Niklas Schrape:
Elemente der Rhetorik in Peacemaker
12.05.2009 - eingestellt in Fachartikel
4. Fazit
Was kann aus der Analyse gefolgert werden? Offensichtlich ist die Systemstruktur von PEACEMAKER stark asymmetrisch. Viele der Handlungsoptionen, vor allem im Bereich “Security”, sind kontraproduktiv. Trotz formaler Gleichwertigkeit sind die Beratungsfunktionen nicht gleich verlässlich. Die Ratschläge der Falken führen zum Spielverlust. Da die Argumentation in den Texten der Falken auf reale Diskurse verweist, wie sie von der Likud und rechten Splittergruppen geführt werden, kann PEACEAMAKER als Kritik an ihrer Konzeptualisierung des Konflikts gewertet werden.

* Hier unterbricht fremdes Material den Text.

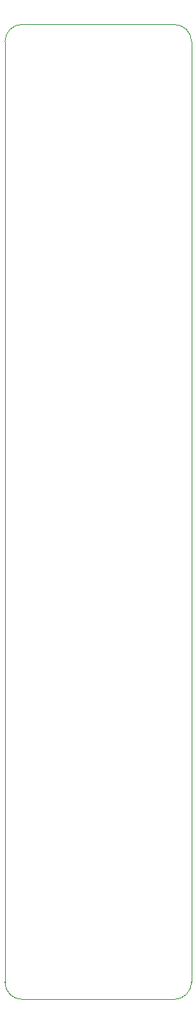
<source format=gbr>
%TF.GenerationSoftware,KiCad,Pcbnew,7.0.11*%
%TF.CreationDate,2025-08-02T11:26:45+02:00*%
%TF.ProjectId,pal-2-kim-adapter,70616c2d-322d-46b6-996d-2d6164617074,rev?*%
%TF.SameCoordinates,Original*%
%TF.FileFunction,Profile,NP*%
%FSLAX46Y46*%
G04 Gerber Fmt 4.6, Leading zero omitted, Abs format (unit mm)*
G04 Created by KiCad (PCBNEW 7.0.11) date 2025-08-02 11:26:45*
%MOMM*%
%LPD*%
G01*
G04 APERTURE LIST*
%TA.AperFunction,Profile*%
%ADD10C,0.050000*%
%TD*%
G04 APERTURE END LIST*
D10*
X142760000Y-153190000D02*
G75*
G03*
X144760000Y-155190000I2000000J0D01*
G01*
X142760000Y-153190000D02*
X142760000Y-44250000D01*
X162440000Y-155190000D02*
X144760000Y-155190000D01*
X162440000Y-155190000D02*
G75*
G03*
X164440000Y-153190000I0J2000000D01*
G01*
X164440000Y-44250000D02*
X164440000Y-153190000D01*
X164440000Y-44250000D02*
G75*
G03*
X162440000Y-42250000I-2000000J0D01*
G01*
X144760000Y-42250000D02*
X162440000Y-42250000D01*
X144760000Y-42250000D02*
G75*
G03*
X142760000Y-44250000I0J-2000000D01*
G01*
M02*

</source>
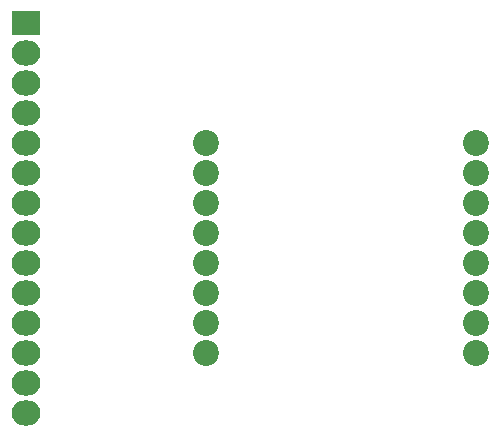
<source format=gbr>
G04 #@! TF.FileFunction,Soldermask,Bot*
%FSLAX46Y46*%
G04 Gerber Fmt 4.6, Leading zero omitted, Abs format (unit mm)*
G04 Created by KiCad (PCBNEW 4.0.5) date 2017 January 02, Monday 13:47:43*
%MOMM*%
%LPD*%
G01*
G04 APERTURE LIST*
%ADD10C,0.100000*%
%ADD11R,2.432000X2.127200*%
%ADD12O,2.432000X2.127200*%
%ADD13C,2.200000*%
G04 APERTURE END LIST*
D10*
D11*
X115570000Y-88900000D03*
D12*
X115570000Y-91440000D03*
X115570000Y-93980000D03*
X115570000Y-96520000D03*
X115570000Y-99060000D03*
X115570000Y-101600000D03*
X115570000Y-104140000D03*
X115570000Y-106680000D03*
X115570000Y-109220000D03*
X115570000Y-111760000D03*
X115570000Y-114300000D03*
X115570000Y-116840000D03*
X115570000Y-119380000D03*
X115570000Y-121920000D03*
D13*
X153670000Y-99060000D03*
X153670000Y-101600000D03*
X153670000Y-104140000D03*
X153670000Y-106680000D03*
X153670000Y-109220000D03*
X153670000Y-111760000D03*
X153670000Y-114300000D03*
X153670000Y-116840000D03*
X130810000Y-116840000D03*
X130810000Y-114300000D03*
X130810000Y-111760000D03*
X130810000Y-109220000D03*
X130810000Y-106680000D03*
X130810000Y-104140000D03*
X130810000Y-101600000D03*
X130810000Y-99060000D03*
M02*

</source>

Die Diskreditierung der rechtsgerichteten Konzeptualisierung des Nahostkonflikts impliziert also, dass eine auf militärische Stärke basierende Sicherheitspolitik nicht nur unfähig ist den Frieden herbei zu führen, sondern auch, dass sie zwangsläufig zur Eskalation führt und nicht einmal Sicherheit herstellen kann. PEACAMAKER kann als zutiefst rhetorisches Programm gewertet werden. Die Ausgestaltung der Darstellungen, vor allem die dokumentarischen Fotos, markiert Realismus. Aber erst die Texte der Berater liefern kohärente Argumentationen, die den Spieler zu bestimmten Sichtweisen drängen. Hier findet die eigentliche “persuasio” statt, die rhetorische Argumentation und der Appell an Moral und Wertempfinden. Doch es existieren zwei “Reden”. Die Vielfalt möglicher Sichtweisen auf den Konflikt wird so auf binäre Alternativen reduziert. Wie in einem Gerichtsprozess stehen Falken und Tauben sich gegenüber und der Spieler wird auf den Richterstuhl gesetzt. Doch das Urteil des Spielers kann nur im Rahmen der Struktur erfolgen.
Hier also liegt der eigentliche rhetorische Trick, der spezifisch ist für ein Computerspiel. Doch die rhetorische Leistung der Systemstruktur wäre wertlos ohne die Argumentationen in den Texten und ohne die Evidenz der Bilder. Die Rhetorik von PEACEMAKER kann sich nur im Zusammenspiel seiner Elemente entfalten.